In the state of Puebla, the Community Parliament for the Rights of Nature has been created, a consortium of 68 organizations that integrates peasants, ejidatarios, teachers, workers, youth, women, consumers, dancers, musicians and people of knowledge
Inspired by the philosophy of good living
and dedicated to the rescue of the Atoyac River, the forests and the water, the relationship between producers and consumers, rural tourism and the rescue of languages. Among its achievements are a Network of 22 Community Radio Stations, a savings bank, the demand to form a Metropolitan Community Park in the north of the capital (which mobilized 10,000 residents) and alliances with social movements, governments and universities.

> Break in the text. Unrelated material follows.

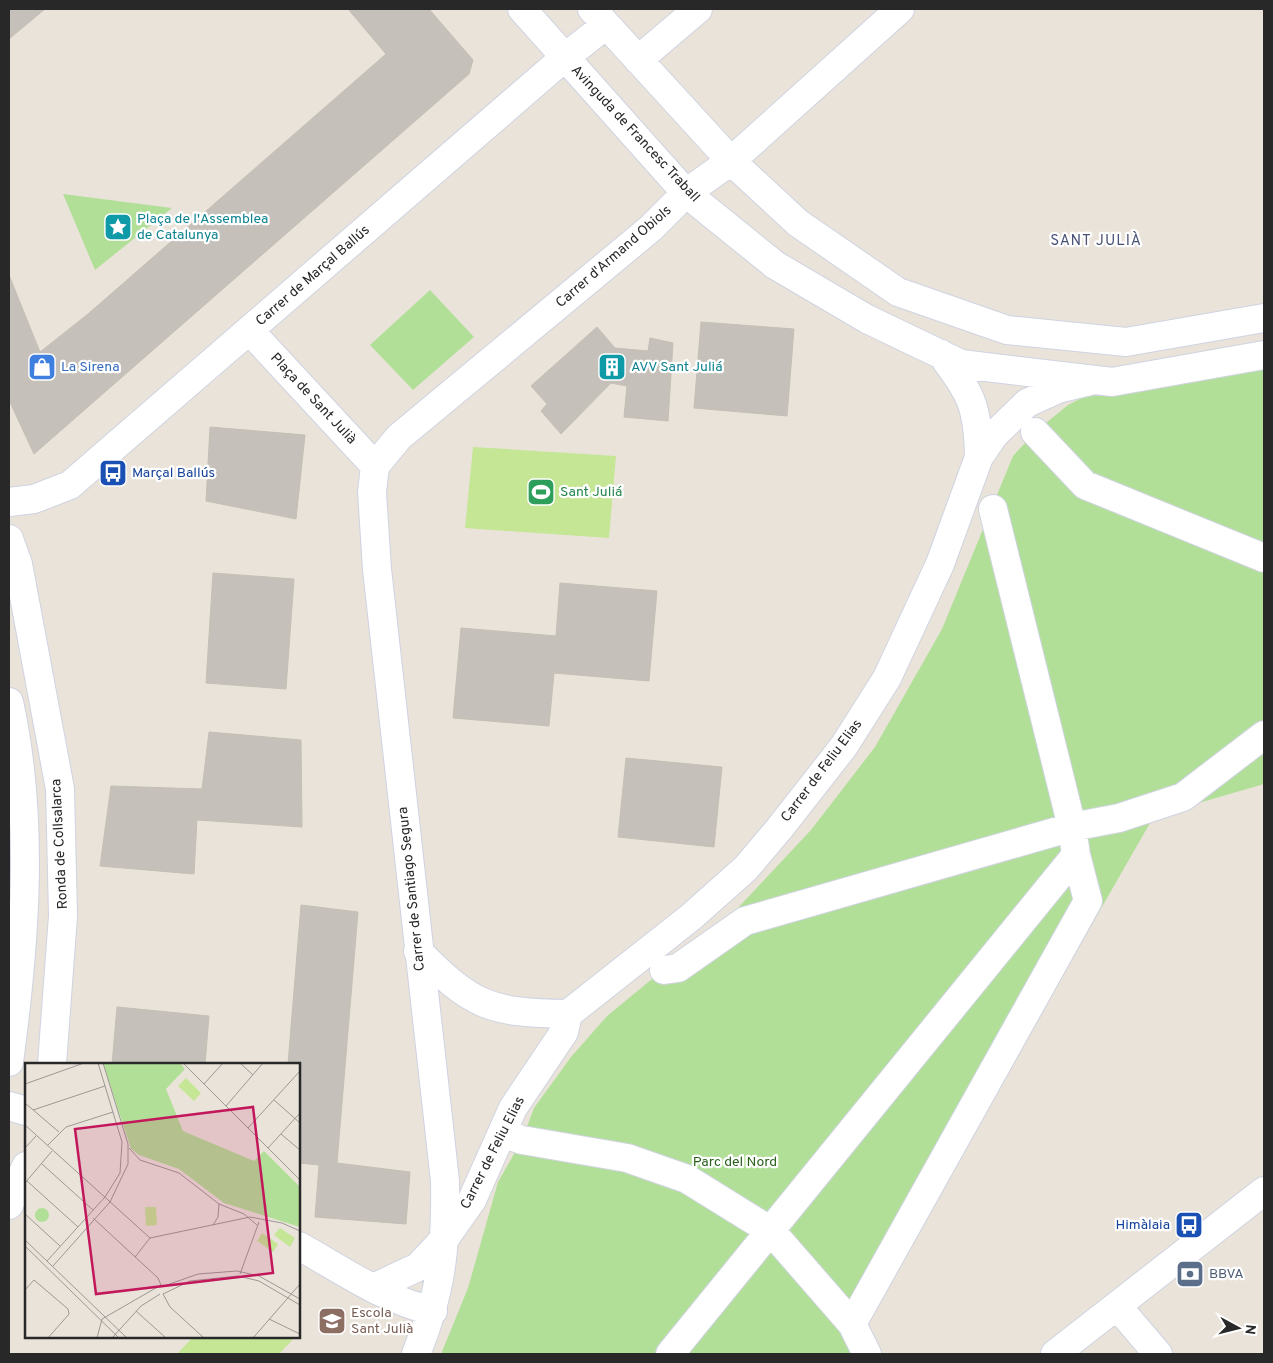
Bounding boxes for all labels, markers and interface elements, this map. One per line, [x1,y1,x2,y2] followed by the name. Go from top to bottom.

An unusual event occurred in Guerrero. The second Peasant Convention brought together 1,255 ejido and community commissioners in Zumpango del Río, who represent 80 percent of the entity. This event achieved a political agreement on the supply of inputs, agroecology, social and solidarity economy, governance, security, and defense of the territories. This has inspired the advent of a new agrarianism
as similar meetings are announced in states such as Puebla, Veracruz and Morelos.
On the other hand, in Chiapas, the 50 communities that live around the Montes Azules Reserve decided to promote the Lacandona Community as a biocultural region
and make a life plan
as a community governance tool. It is an autonomous exercise that dates back decades of agrarian conflict and places these peoples as co-participants in the conservation of the Lacandona forest. Finally, in Yucatan, the battle offered by the Mayan communities against pig farms that contaminate aquifers and soils, and especially the ring of cenotes that, in addition to being a geohydrological reserve, are sites considered sacred, reached its greatest expression in the case of Homún. This Mayan community not only managed to get the Supreme Court of Justice of the Nation to declare the suspension of the farm with 50,000 pigs that affect their health and that of their environment, but today they promote an autonomous law, an example for other communities.
All these achievements coincide with sentences won by the communities. These are the cases of the Maseual (Nahua) peoples of the Sierra Norte de Puebla who achieved the suspension of mining projects in four municipalities, and the litigation won by the Coordinator of United Peoples for Water, a consortium of 16 communities from the Central Valleys of Oaxaca. , to carry out self-managed management of aquifers.